На протяжении своей долгой жизни Микеланджело проявил себя не только как гениальный скульптор и живописец, но и как архитектор.
Самым выдающимся достижением в этом виде искусства является созданный по его проекту купол собора Святого Петра в Риме.
Его произведения являлись эталоном для современников. Им восхищались многие мастера, жившие в последующие столетия. Он оказал влияние на формирование живописной манеры многих выдающихся художников.
Рафаэль
(1483–1520)
Согласно легенде, Папа Лев X не мог расплатиться с Рафаэлем за все работы, которые тот для него выполнил, и решил «пожаловать ему красную шапку», т. е. предложить ему в качестве платы сан кардинала.
Рафаэль — выдающийся итальянский художник, талантливый мастер эпохи Возрождения.

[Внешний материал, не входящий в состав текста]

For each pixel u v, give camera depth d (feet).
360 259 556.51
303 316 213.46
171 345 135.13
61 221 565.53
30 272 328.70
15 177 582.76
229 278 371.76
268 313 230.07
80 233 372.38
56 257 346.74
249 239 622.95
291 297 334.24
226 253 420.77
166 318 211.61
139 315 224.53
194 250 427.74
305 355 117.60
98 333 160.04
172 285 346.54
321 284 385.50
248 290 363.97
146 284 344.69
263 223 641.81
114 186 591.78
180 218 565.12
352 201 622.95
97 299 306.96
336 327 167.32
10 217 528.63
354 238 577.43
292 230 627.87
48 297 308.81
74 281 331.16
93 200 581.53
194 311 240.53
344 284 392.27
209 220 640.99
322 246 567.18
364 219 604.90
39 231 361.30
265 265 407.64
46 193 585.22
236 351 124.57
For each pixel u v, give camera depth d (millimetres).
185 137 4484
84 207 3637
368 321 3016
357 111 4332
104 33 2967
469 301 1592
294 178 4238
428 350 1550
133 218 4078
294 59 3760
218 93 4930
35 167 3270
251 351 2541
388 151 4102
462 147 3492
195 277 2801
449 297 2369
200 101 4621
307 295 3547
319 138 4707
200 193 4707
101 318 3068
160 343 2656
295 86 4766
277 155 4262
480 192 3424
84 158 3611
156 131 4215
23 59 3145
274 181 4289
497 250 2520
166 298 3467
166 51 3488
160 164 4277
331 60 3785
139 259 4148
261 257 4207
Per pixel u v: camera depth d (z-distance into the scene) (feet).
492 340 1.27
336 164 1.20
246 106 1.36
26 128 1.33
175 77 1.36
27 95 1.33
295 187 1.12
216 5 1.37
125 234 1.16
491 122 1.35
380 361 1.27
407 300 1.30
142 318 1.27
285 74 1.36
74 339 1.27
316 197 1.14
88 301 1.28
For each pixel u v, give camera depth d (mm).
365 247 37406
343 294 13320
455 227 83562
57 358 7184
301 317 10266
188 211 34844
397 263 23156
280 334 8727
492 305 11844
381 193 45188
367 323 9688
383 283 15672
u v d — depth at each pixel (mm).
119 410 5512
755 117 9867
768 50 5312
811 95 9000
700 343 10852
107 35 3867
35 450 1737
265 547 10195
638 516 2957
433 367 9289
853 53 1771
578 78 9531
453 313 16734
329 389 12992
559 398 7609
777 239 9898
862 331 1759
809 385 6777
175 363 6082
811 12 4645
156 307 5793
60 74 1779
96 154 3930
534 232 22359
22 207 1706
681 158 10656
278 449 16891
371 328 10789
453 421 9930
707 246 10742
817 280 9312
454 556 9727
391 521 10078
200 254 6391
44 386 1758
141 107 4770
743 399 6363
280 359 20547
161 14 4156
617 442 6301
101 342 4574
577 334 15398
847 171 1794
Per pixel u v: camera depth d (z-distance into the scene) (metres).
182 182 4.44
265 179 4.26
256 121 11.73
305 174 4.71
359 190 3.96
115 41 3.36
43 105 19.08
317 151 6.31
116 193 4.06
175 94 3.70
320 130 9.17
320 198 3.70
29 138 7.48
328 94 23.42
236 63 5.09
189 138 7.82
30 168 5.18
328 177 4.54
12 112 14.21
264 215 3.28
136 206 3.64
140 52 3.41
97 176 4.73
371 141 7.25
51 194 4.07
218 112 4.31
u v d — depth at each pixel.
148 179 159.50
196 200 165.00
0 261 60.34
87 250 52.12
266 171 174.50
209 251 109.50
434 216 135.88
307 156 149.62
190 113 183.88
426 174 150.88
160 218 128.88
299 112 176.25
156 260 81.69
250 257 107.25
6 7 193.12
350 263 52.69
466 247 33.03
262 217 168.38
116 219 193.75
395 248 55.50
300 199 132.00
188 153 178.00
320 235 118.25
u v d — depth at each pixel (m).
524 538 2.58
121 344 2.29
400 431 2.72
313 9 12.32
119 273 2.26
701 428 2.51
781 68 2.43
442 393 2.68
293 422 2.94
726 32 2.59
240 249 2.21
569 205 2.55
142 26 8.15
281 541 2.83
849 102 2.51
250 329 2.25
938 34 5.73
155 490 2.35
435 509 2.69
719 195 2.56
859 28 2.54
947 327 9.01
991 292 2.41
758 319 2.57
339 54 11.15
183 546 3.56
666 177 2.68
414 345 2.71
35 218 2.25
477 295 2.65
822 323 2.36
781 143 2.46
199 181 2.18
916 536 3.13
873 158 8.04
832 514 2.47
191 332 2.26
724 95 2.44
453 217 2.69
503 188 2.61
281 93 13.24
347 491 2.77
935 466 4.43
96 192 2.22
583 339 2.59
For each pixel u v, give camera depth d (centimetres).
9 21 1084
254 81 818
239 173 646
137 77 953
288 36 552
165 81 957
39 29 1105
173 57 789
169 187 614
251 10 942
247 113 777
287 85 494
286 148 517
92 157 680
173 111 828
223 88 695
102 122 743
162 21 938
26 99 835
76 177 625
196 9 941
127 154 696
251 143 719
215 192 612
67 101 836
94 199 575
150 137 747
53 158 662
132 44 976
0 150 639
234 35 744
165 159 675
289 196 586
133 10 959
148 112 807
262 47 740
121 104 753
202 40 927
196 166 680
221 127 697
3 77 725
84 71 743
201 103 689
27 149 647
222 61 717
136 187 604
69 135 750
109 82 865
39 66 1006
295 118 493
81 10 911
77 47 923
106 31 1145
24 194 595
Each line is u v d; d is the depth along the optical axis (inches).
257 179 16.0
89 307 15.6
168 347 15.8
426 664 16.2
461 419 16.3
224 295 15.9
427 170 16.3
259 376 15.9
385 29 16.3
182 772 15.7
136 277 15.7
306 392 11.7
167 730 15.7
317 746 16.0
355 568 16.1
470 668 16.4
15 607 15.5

Он создал множество прекрасных произведений, которые заняли свое место среди шедевров мировой живописи. Несмотря на то что Рафаэль был современником Леонардо да Винчи и Микеланджело, его творчеству не были присущи ни загадочность первого, ни безудержная страсть второго. Картины и фрески Рафаэля были проникнуты его собственным настроением, их отличало спокойствие, гармония, умиротворение, стремление к мечтам.
До наших дней сохранилось не так уж много сведений о жизни этого выдающегося живописца. Большинство фактов было почерпнуто из его переписки с родственниками, друзьями и заказчиками.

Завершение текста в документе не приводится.